U.S. stocks showed resilience Monday, with the S&P 500 paring losses despite escalating trade tensions between the U.S. and China after both countries traded barbs over trade agreement violations and tariff hikes. President Trump's plan to raise steel import tariffs to 50% boosted U.S. steel and aluminum shares, while energy stocks gained on OPEC+'s decision to increase July oil production by 411,000 barrels per day; investors are now awaiting PMI data and Fed commentary for further economic cues, particularly Friday's nonfarm payrolls report, as Fed Governor Waller suggested potential rate cuts later this year if inflation continues to move towards the 2% target.

Analysis

The market displayed a degree of resilience on Monday, with the S&P 500 paring earlier losses to add 0.02% and the Nasdaq 100 advancing 0.4%, despite escalating U.S.-China trade tensions that saw the Dow Jones Industrial Average fall 0.4%. This market behavior follows a strong May where the S&P 500 gained over 6%, its best monthly performance since November 2023, while the Nasdaq Composite surged over 9%. Current headwinds stem from a renewed war of words, with China refuting U.S. accusations of violating a trade agreement, and President Trump announcing an intention to increase steel import tariffs to 50% from 25%, effective June 4. This specific tariff news directly benefited U.S. aluminum and steel producers such as Cleveland-Cliffs Inc. (CLF), Nucor Corporation (NUE), and Steel Dynamics Inc. (STLD), which saw their shares surge.
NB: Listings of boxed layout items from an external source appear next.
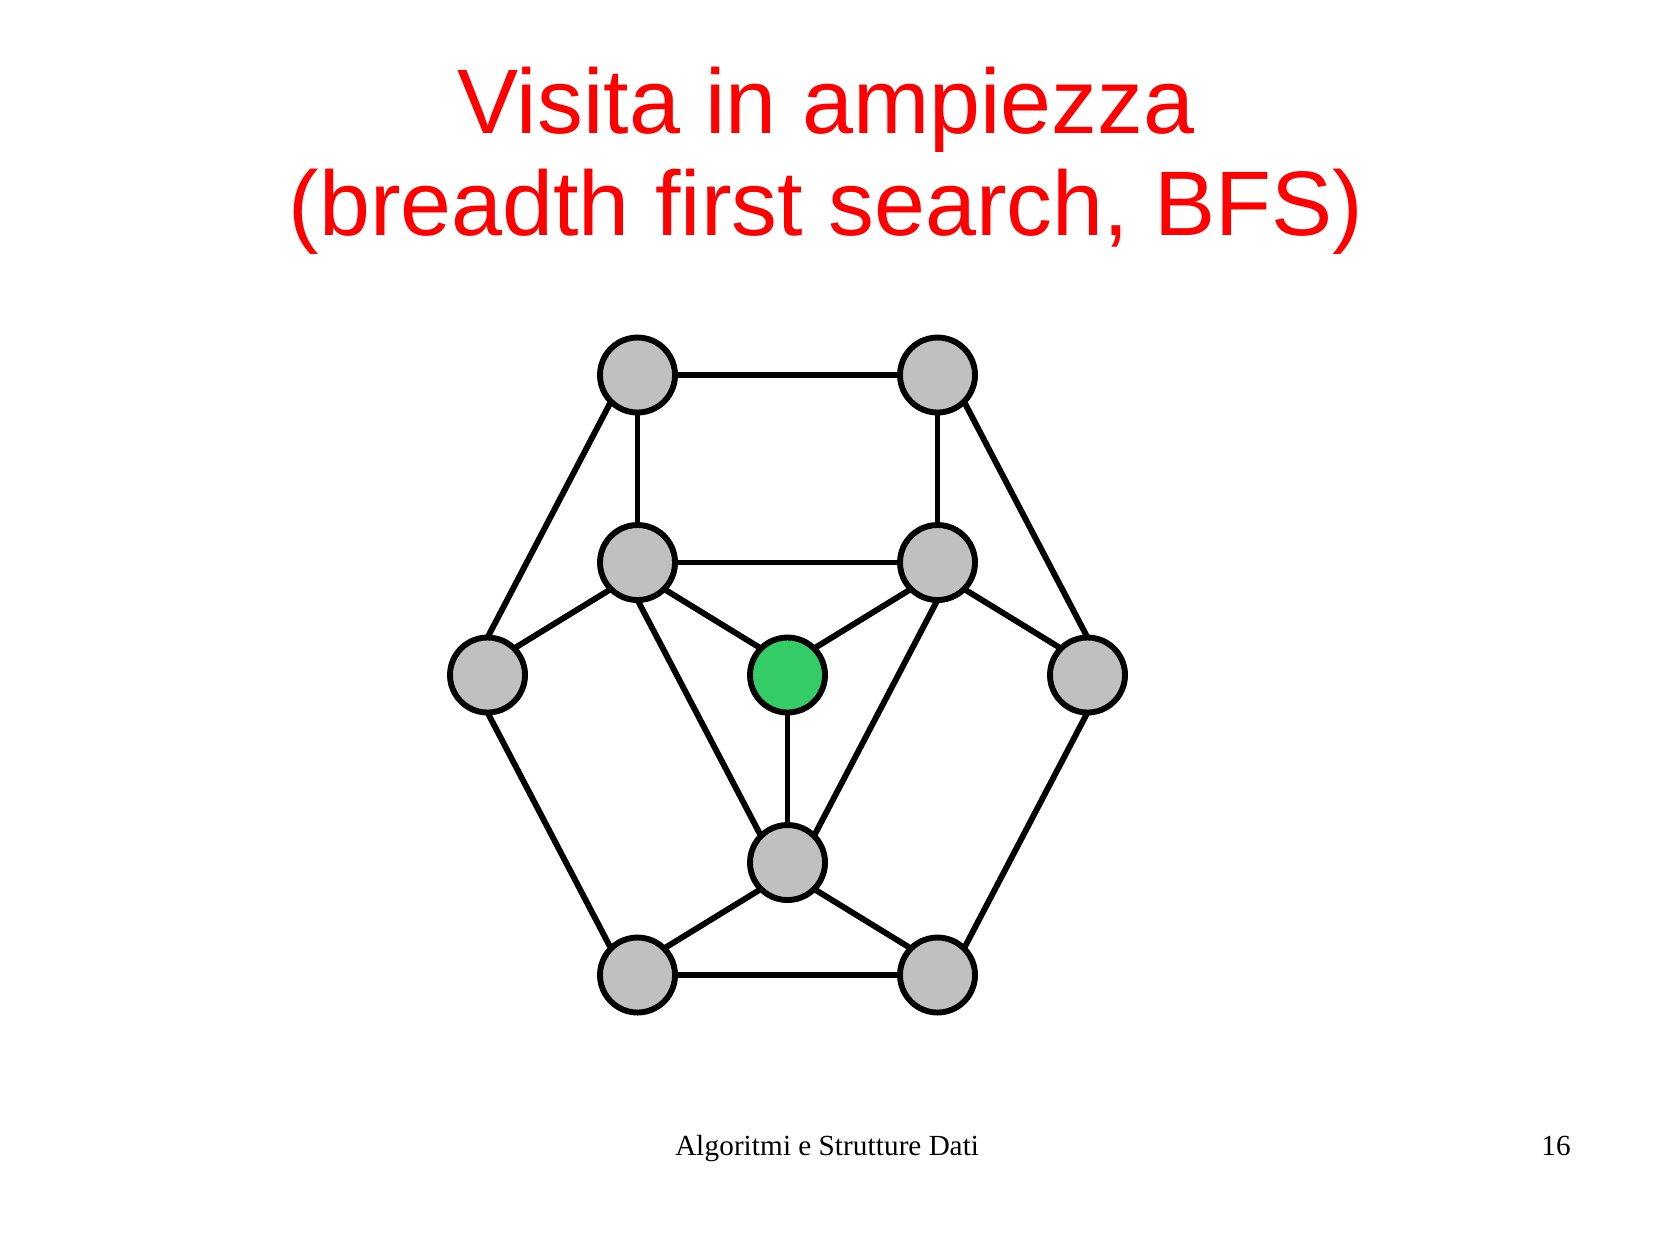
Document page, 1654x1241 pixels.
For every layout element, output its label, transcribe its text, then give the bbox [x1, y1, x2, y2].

text_box [600, 937, 675, 1013]
title Visita in ampiezza (breadth first search, BFS) [82, 49, 1571, 257]
text_box [750, 637, 826, 713]
text_box [750, 825, 826, 901]
text_box [600, 337, 675, 413]
text_box [600, 525, 675, 600]
text_box [450, 637, 526, 713]
text_box [1050, 637, 1126, 713]
text_box [900, 337, 976, 413]
text_box [900, 937, 976, 1013]
text_box [900, 525, 976, 600]
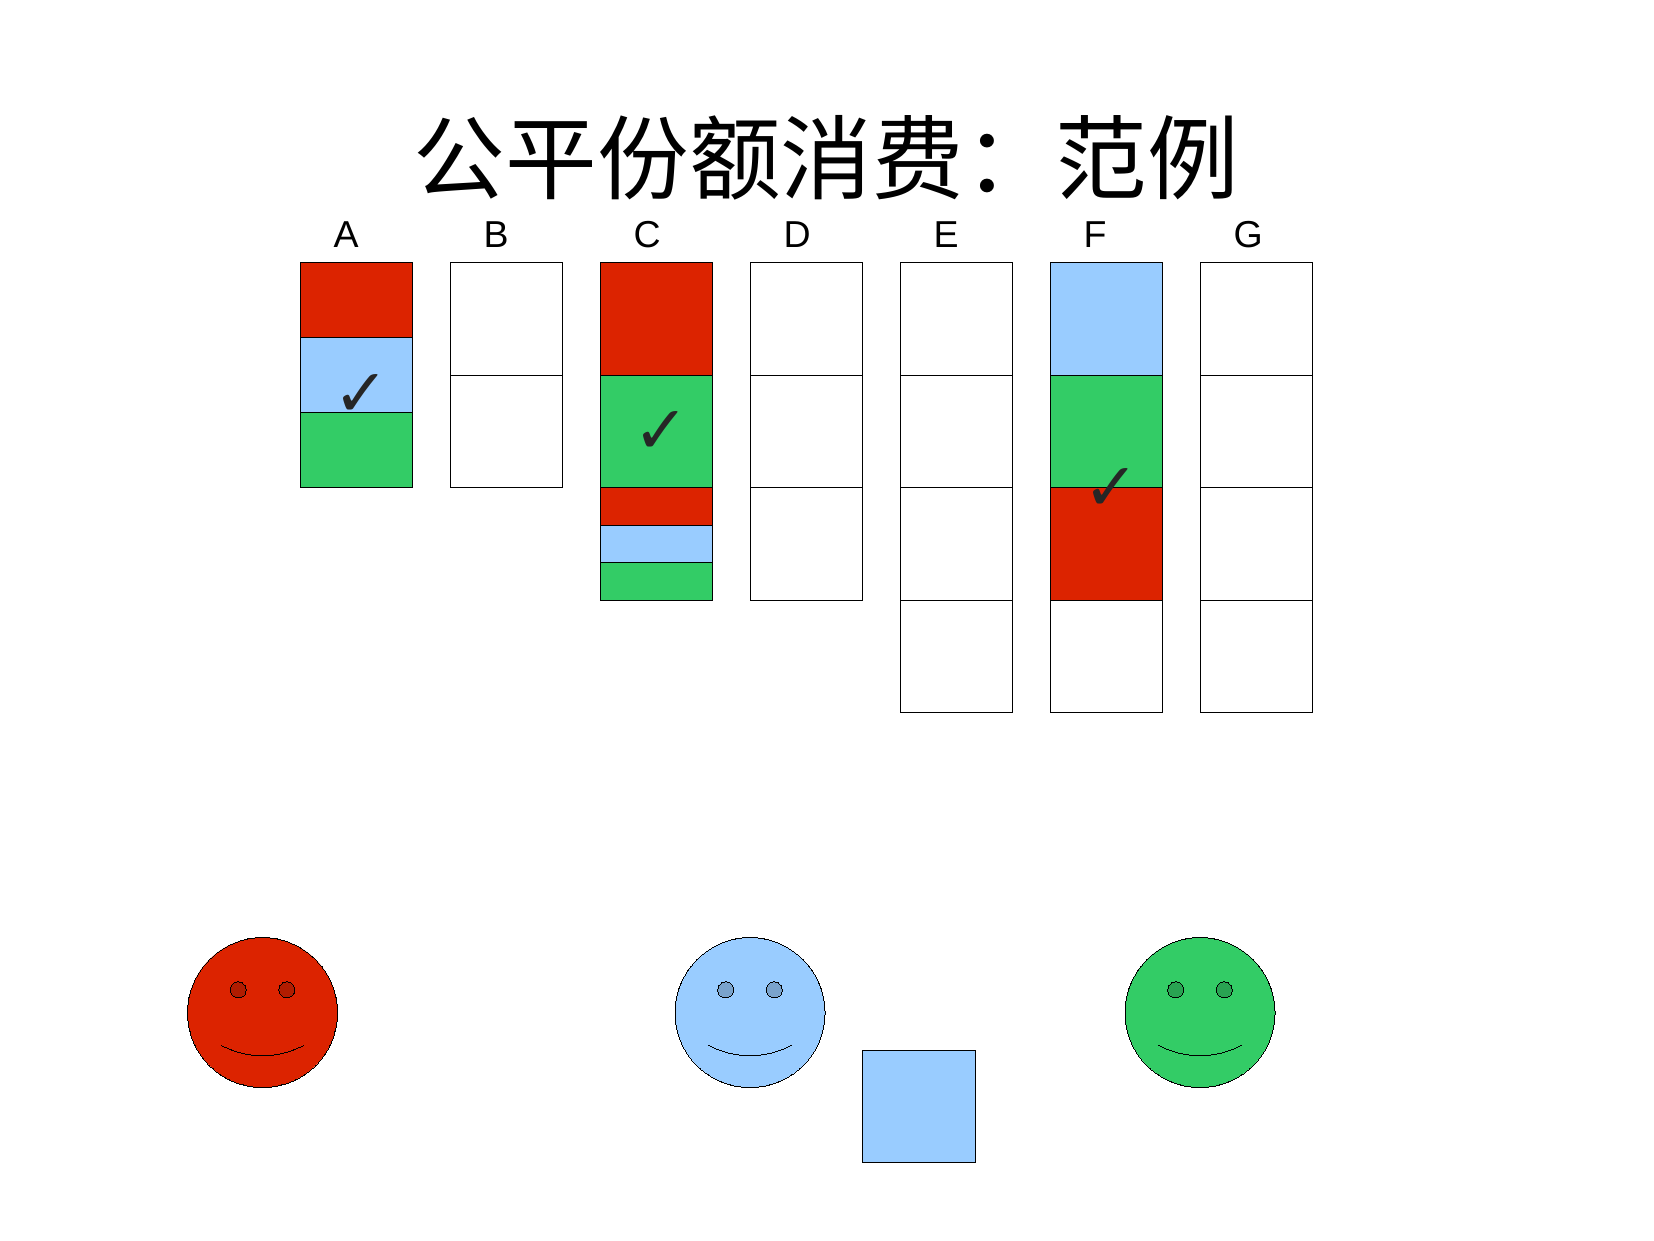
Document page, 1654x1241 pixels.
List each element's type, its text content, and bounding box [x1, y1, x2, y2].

text_box [1125, 937, 1276, 1088]
text_box [187, 937, 338, 1088]
text_box [1200, 262, 1313, 713]
text_box ✓ [618, 375, 713, 469]
text_box [450, 262, 563, 488]
text_box C [618, 205, 675, 263]
text_box [750, 262, 863, 601]
text_box B [468, 206, 526, 264]
text_box D [768, 205, 826, 263]
text_box [675, 937, 826, 1088]
text_box [1050, 262, 1163, 713]
text_box ✓ [1068, 431, 1163, 526]
text_box [862, 1050, 976, 1163]
text_box E [918, 206, 975, 264]
title 公平份额消费：范例 [82, 49, 1571, 257]
text_box [300, 262, 413, 488]
text_box F [1068, 206, 1126, 264]
text_box ✓ [318, 337, 413, 431]
text_box [600, 262, 713, 601]
text_box G [1218, 205, 1276, 263]
text_box [900, 262, 1013, 713]
text_box A [318, 206, 376, 264]
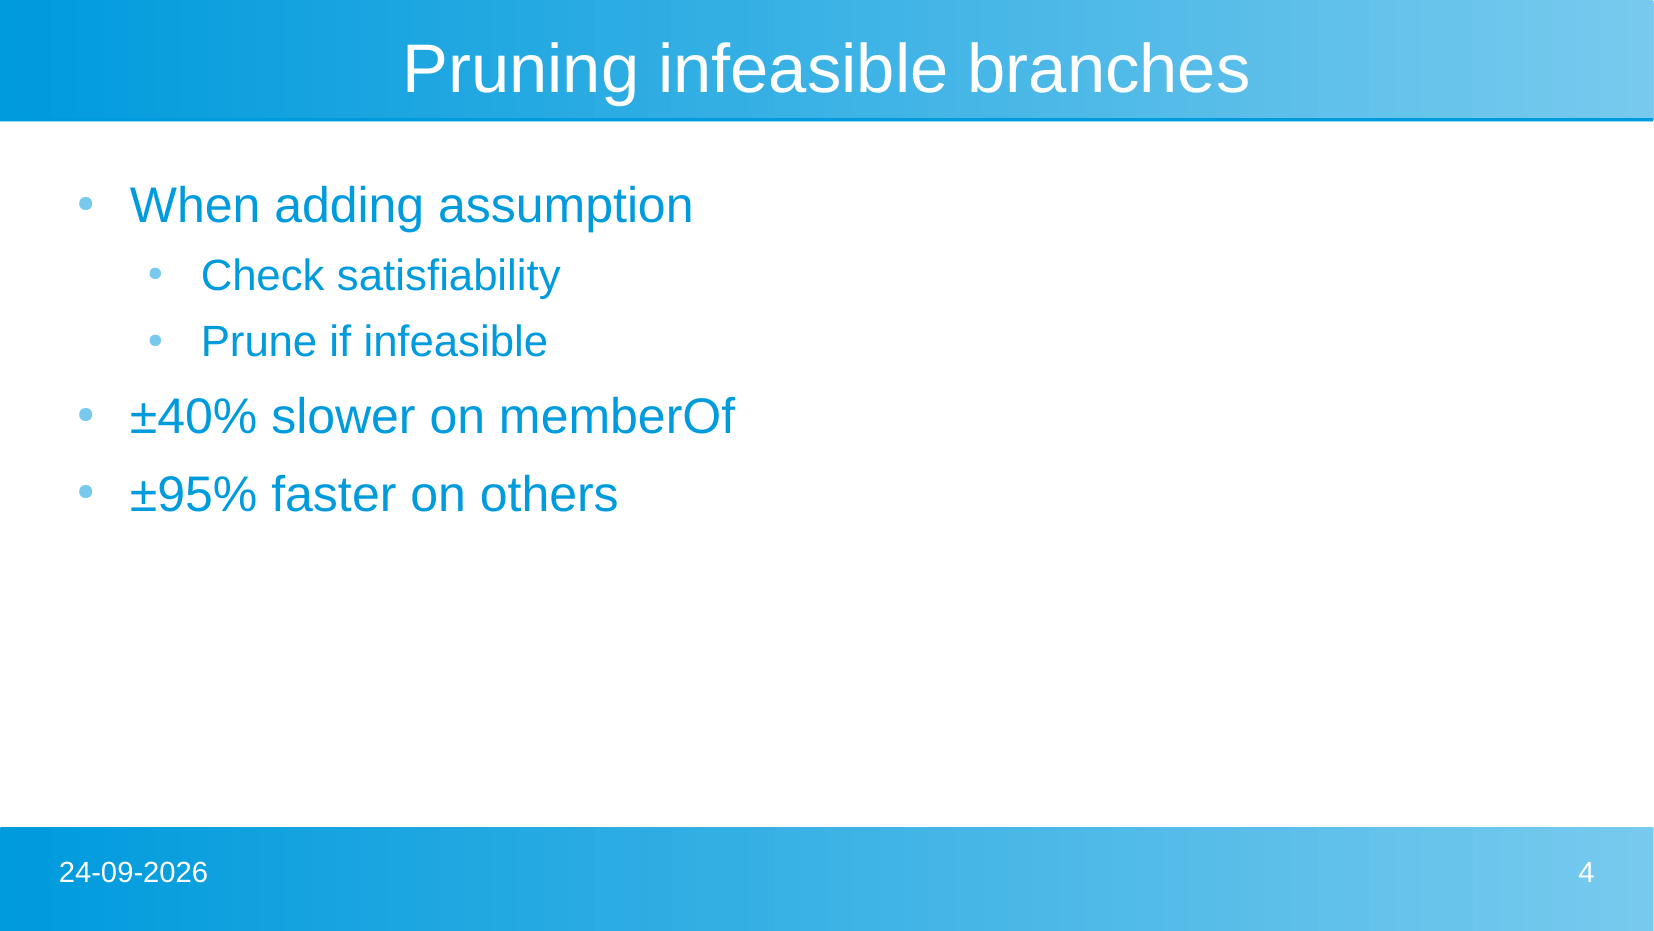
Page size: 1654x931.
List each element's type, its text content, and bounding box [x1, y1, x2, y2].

Conversely, chip stocks including Nvidia Corp. (NVDA), Marvell Technology, Inc. (MRVL), and Taiwan Semiconductor Manufacturing Company Ltd. (TSM) managed to cut losses despite reports of potential tightened U.S. restrictions on China's tech sector targeting subsidiaries of sanctioned firms. Energy stocks, including APA Corporation (APA), EQT Corp. (EQT), and Coterra Energy Inc. (CTRA), also rose sharply after OPEC+ announced a July oil production increase of 411,000 barrels per day, a development perceived as a relief by the market. Investors are now keenly awaiting upcoming U.S. economic data, particularly PMI figures and the May nonfarm payrolls report (forecast at 130,000 new jobs, down from April's 177,000), for further direction. Federal Reserve commentary remains a key watchpoint; while Chairman Powell offered no new monetary policy insights, Governor Christopher Waller suggested potential interest rate cuts later in the year if inflation moves towards the 2% target and employment remains solid, viewing tariff-induced inflation as likely non-persistent. The overall market sentiment is characterized as mixed with an uncertain tone, reflecting these conflicting geopolitical developments and economic outlooks, underscored by a high market impact score of 0.75.